### Saved data entries
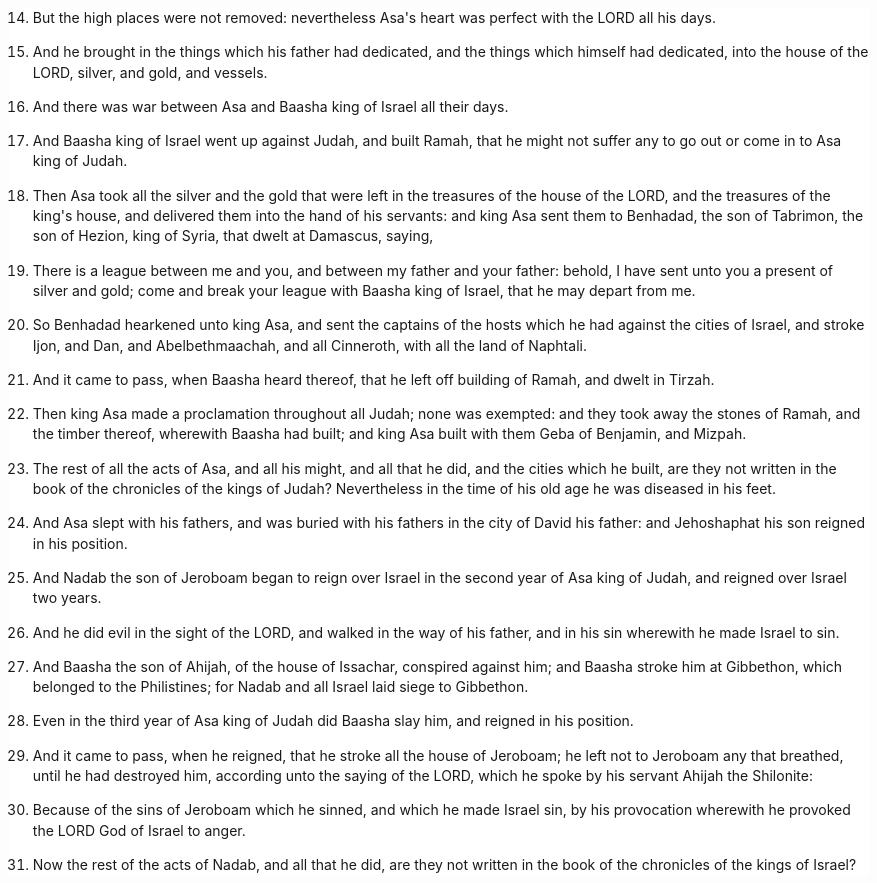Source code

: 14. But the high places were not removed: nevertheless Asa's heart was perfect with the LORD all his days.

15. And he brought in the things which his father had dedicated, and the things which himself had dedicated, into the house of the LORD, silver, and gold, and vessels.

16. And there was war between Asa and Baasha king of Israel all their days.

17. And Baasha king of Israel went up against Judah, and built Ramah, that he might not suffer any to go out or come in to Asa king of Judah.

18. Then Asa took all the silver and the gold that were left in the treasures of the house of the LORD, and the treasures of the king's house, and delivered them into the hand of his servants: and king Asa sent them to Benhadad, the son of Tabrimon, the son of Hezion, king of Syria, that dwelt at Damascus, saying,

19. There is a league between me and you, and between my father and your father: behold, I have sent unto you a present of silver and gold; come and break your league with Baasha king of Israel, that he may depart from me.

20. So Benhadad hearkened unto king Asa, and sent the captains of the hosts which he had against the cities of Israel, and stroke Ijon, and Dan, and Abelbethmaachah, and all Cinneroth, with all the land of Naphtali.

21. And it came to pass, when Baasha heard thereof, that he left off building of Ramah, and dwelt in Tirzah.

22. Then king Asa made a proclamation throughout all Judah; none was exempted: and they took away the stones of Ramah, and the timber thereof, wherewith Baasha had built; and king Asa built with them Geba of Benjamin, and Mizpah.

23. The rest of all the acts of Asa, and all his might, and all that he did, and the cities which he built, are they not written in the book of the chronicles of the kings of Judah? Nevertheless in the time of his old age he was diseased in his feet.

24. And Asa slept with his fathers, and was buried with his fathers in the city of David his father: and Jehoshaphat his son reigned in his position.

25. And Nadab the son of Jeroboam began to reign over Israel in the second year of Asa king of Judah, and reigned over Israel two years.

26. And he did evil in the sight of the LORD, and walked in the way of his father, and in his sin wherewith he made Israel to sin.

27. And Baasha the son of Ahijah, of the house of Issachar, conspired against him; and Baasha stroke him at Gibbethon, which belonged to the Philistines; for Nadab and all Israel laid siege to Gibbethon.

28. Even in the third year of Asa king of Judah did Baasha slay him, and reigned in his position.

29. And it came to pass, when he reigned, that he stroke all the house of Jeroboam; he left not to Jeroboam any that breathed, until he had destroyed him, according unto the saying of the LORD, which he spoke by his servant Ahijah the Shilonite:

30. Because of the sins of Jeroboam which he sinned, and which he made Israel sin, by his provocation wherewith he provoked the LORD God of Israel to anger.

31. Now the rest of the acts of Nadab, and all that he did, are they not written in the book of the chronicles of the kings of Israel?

--

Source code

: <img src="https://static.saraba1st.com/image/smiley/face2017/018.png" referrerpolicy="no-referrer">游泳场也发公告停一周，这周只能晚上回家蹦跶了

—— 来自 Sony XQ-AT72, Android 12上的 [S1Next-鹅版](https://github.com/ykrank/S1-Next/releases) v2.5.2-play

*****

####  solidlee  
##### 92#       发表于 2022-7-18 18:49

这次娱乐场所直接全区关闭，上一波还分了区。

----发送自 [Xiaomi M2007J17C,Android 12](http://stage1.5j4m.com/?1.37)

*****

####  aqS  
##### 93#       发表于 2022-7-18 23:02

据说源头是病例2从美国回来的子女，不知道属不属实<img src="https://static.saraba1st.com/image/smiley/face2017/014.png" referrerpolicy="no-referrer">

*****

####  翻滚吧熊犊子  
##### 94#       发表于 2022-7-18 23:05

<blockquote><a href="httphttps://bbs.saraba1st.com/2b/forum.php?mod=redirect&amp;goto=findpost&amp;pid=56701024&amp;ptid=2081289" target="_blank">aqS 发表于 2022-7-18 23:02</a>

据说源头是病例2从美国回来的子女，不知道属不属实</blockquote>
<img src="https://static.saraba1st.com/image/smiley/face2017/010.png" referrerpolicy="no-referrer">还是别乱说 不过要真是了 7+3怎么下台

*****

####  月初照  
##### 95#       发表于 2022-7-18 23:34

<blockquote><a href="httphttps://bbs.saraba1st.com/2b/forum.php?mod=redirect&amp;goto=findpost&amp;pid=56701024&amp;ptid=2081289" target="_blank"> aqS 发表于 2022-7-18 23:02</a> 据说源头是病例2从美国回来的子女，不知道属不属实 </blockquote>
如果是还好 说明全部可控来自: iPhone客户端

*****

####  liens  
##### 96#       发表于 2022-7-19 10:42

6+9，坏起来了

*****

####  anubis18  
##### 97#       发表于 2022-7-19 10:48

### EXERCISE GOAL
Can you change "position" to "stead" in the lines from the one with "23. The rest" to the one with "30. Because of", keeping everything else the same?

### WRITTEN SOLUTION
23. The rest of all the acts of Asa, and all his might, and all that he did, and the cities which he built, are they not written in the book of the chronicles of the kings of Judah? Nevertheless in the time of his old age he was diseased in his feet.

24. And Asa slept with his fathers, and was buried with his fathers in the city of David his father: and Jehoshaphat his son reigned in his stead.

25. And Nadab the son of Jeroboam began to reign over Israel in the second year of Asa king of Judah, and reigned over Israel two years.

26. And he did evil in the sight of the LORD, and walked in the way of his father, and in his sin wherewith he made Israel to sin.

27. And Baasha the son of Ahijah, of the house of Issachar, conspired against him; and Baasha stroke him at Gibbethon, which belonged to the Philistines; for Nadab and all Israel laid siege to Gibbethon.

28. Even in the third year of Asa king of Judah did Baasha slay him, and reigned in his stead.

29. And it came to pass, when he reigned, that he stroke all the house of Jeroboam; he left not to Jeroboam any that breathed, until he had destroyed him, according unto the saying of the LORD, which he spoke by his servant Ahijah the Shilonite:

30. Because of the sins of Jeroboam which he sinned, and which he made Israel sin, by his provocation wherewith he provoked the LORD God of Israel to anger.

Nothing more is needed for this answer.